Sql-server – SSIS / SSAS: Handling Age Columns

nullsql serverssasssis

I have some columns representing Age in a table, taking values from 0 to 100, but also -1 for 'Missing Value'. I don't want to store them as strings to be able to find average age etc., but SSAS turns 0 into NULL by default, and I also want to replace -1 with NULL, so there is the classic "duplicate attribute key" error.

Is there a proper way / type to handle age values?

Best Answer

You are confusing 2 things in your question. Since you state you have duplicate attribute key errors you are using the the age table as a dimension, but since you also want to find averages you are using the age table as a fact table.

When using ages as a dimension you probably don't want every single age on your axis, so what is typically done is divide the ages in buckets and have the buckets stored as strings so you get something like this

+-------+--------+
|  Age  |  sales |
+-------+--------+
| <10   |      0 |
| 10-20 |    100 |
| 21-30 |    250 |
| 31-40 |    124 |
| 41-50 |   3598 |
| > 50  |    715 |
+-------+--------+

You could either use discretization buckets in your dimension or create the buckets manually in your dimension table.

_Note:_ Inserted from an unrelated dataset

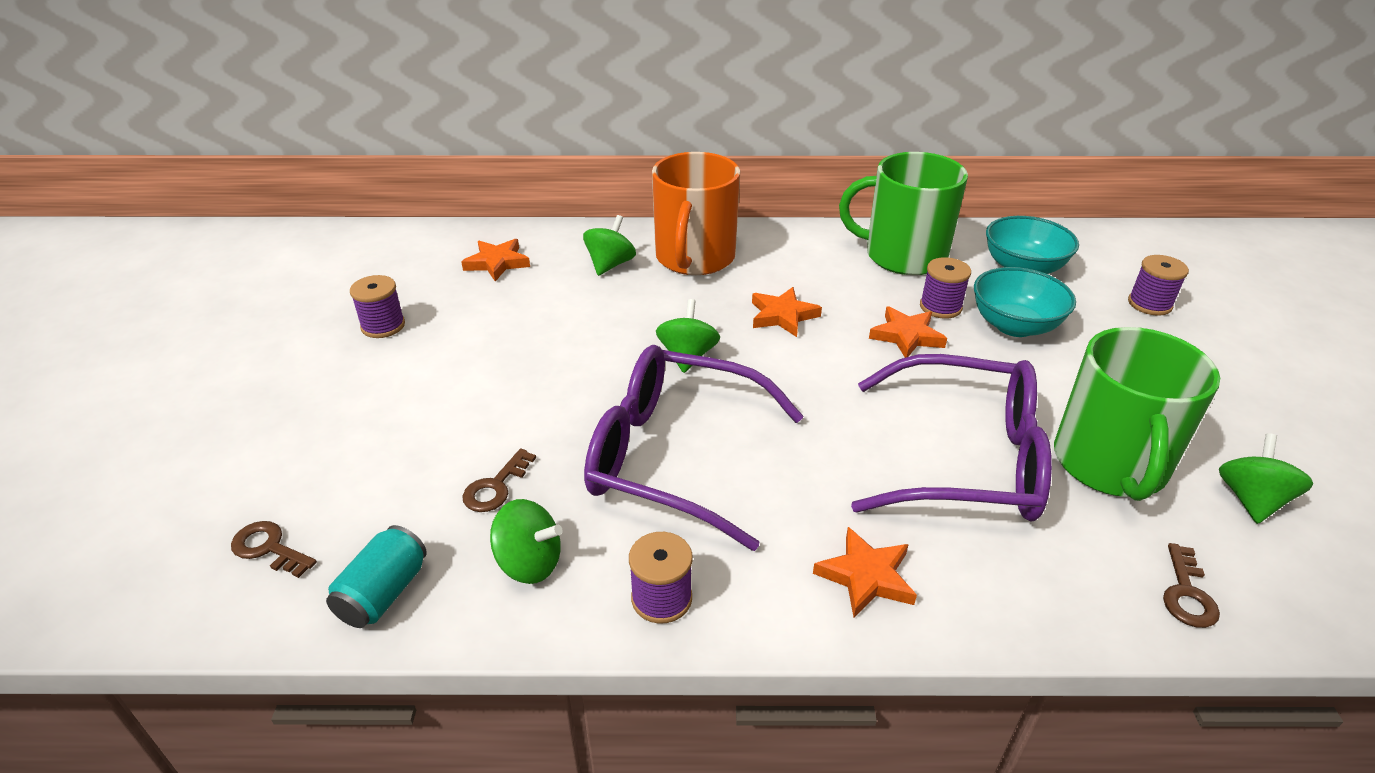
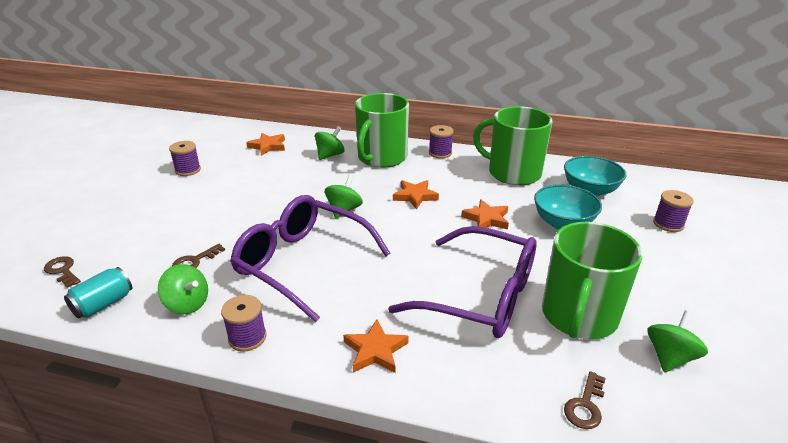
camera: 15 degrees right, 5 degrees down
(694, 258) = (381, 158): orange mug -> green mug
(940, 307) = (519, 205): purple spool -> purple spool (440, 153)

However if you want to average ages too, I suppose you want to see the average across some dimensions (such as average age of people ordering product X) so you need to create a fact table with the keys of the dimensions you want to report across and then define relationships between your fact table and dimension tables

Mixing the 2 concepts (dimensions and facts) in the same table will lead to headaches over time so you should either solve that in your ETL process or using named queries in your dmv in SSAS.